> _Texte à analyser_:
○ ○ ○ ○ ○ ○ ○
JEAN 2, 1-11. NOCES DE CANA. Chapitre I : Sur le seuil du texte

Au début du week-end à Versailles sur les Noces de Cana Jean-Marie Martin a proposé aux participants de recenser les souvenirs et interprétations spontanées concernant le récit qu'ils avaient en tête, avant même la lecture du texte, on reste "sur le seuil" du texte. Le texte lui-même traduit par J-M Martin figure au début des chapitres II et III, et deux versions (TOB et Chouraqui) figurent dans le message de présentation du week-end, mais pour suivre ce premier chapitre, si on a soi-même souvenir du texte il est préférable de ne voir le texte qu'à la fin.

 

 

Chapitre I

Sur le seuil du texte

 

 

Bienvenue à tous, aux visages de longue fidélité, et aussi aux visages de neuve apparence, ceux qui viennent ici pour la première fois. Nous avons pour projet la lecture d'une douzaine de versets de saint Jean qui devrait occuper ces deux journées. Les Noces de Cana, c'est un épisode que l'on connaît, soit qu'on l'ait lu, soit qu'on en ait entendu l’écho, même dans la plaisanterie assez usuelle de « changer l'eau en vin » ; c'est quelque chose qui réjouit et qui va, soit dans un sens bienveillant, soit dans un sens subtilement égrillard parce que le vin a cette signification-là aussi chez nous.

Donc avant d'entrer dans le texte, en restant sur le seuil, au portique du texte, j'aimerais bien que nous essayions de dire ce qui reste de cet épisode dans notre mémoire. Ne croyez pas que ce soit un travail vain : en effet, qu'on le dise ou qu'on ne le dise pas, tout à l'heure, dans notre écoute du texte, nous serons plus ou moins "prévenus" par cela qui est déjà dans notre mémoire. Le risque serait, si nous n'y prenions pas garde, de réduire notre lecture à ce que nous en savons déjà. D'où l'importance de tenter de mettre au jour le caché, en sachant que cela a besoin d'être corrigé, remis en question. Donc essayer d'énoncer ce qu'évoque pour nous l'épisode des Noces de Cana. Et au terme de cette première approche provisoire, nous allons établir une articulation des séances suivantes, mais nous n'en décidons pas à l'avance.

J'aimerais du reste qu'on ait le sentiment de participer à l'écoute du texte ensemble. Bien sûr, c'est un texte que j'ai lu, que j'ai commenté ici ou là, mais j'attends qu'il me dise des choses que je n'ai pas encore entendues, aussi. Pour marquer que vous êtes partie prenante dans l'itinéraire, dans le parcours, vous pouvez commencer à dire maintenant de la façon la plus spontanée, en sachant que ce qui est dans la mémoire est assez flou et peut ne pas être significatif, mais peu importe[1].
○ ○ ○ ○ ○ ○ ○
> _Données fournies_:
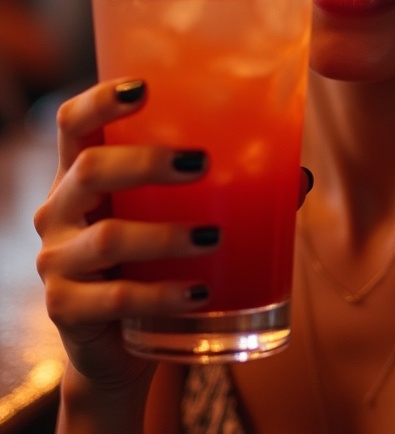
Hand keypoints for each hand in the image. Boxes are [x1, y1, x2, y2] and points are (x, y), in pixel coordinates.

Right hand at [34, 80, 217, 395]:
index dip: (101, 100)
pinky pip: (116, 300)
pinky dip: (161, 295)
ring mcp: (58, 262)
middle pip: (90, 169)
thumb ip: (224, 192)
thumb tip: (298, 177)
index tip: (144, 87)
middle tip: (201, 163)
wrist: (115, 346)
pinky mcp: (68, 310)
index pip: (73, 123)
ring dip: (165, 235)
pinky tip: (199, 291)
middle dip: (146, 161)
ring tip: (214, 236)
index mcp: (79, 173)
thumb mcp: (169, 218)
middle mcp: (59, 210)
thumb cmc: (148, 262)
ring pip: (107, 238)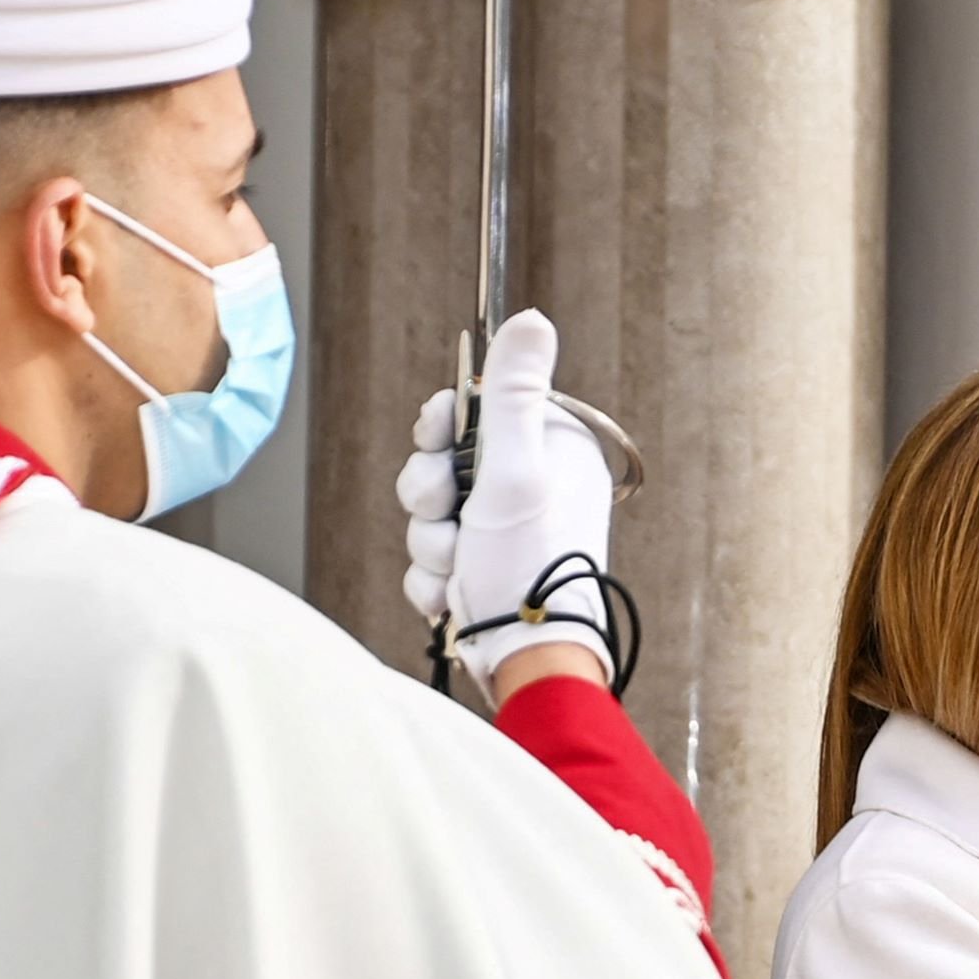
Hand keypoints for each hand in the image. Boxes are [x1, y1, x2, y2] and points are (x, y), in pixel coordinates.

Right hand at [395, 308, 612, 704]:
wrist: (527, 659)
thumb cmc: (529, 567)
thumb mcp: (518, 470)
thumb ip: (513, 395)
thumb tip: (532, 320)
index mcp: (550, 451)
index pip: (471, 411)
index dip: (440, 430)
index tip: (438, 443)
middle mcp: (531, 487)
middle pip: (440, 463)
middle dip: (431, 499)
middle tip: (449, 519)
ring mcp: (504, 531)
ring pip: (429, 514)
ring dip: (432, 545)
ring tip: (460, 569)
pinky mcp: (483, 570)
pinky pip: (432, 557)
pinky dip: (436, 578)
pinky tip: (457, 598)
○ ○ ○ ○ ○ ○ ○
> _Série de tâches_:
**a)** D'après le texte sur les Noces de Cana, combien de versets de saint Jean le projet prévoit-il de lire pendant ces deux journées ?
**b)** Modifiez le passage du texte sur les Noces de Cana qui commence à « Bienvenue à tous, aux » et se termine à « aussi chez nous. », en remplaçant « deux journées » par « trois journées ».

> _Réponses ci-dessous_:
**a)** Une douzaine de versets.

**b)**
Bienvenue à tous, aux visages de longue fidélité, et aussi aux visages de neuve apparence, ceux qui viennent ici pour la première fois. Nous avons pour projet la lecture d'une douzaine de versets de saint Jean qui devrait occuper ces trois journées. Les Noces de Cana, c'est un épisode que l'on connaît, soit qu'on l'ait lu, soit qu'on en ait entendu l’écho, même dans la plaisanterie assez usuelle de « changer l'eau en vin » ; c'est quelque chose qui réjouit et qui va, soit dans un sens bienveillant, soit dans un sens subtilement égrillard parce que le vin a cette signification-là aussi chez nous.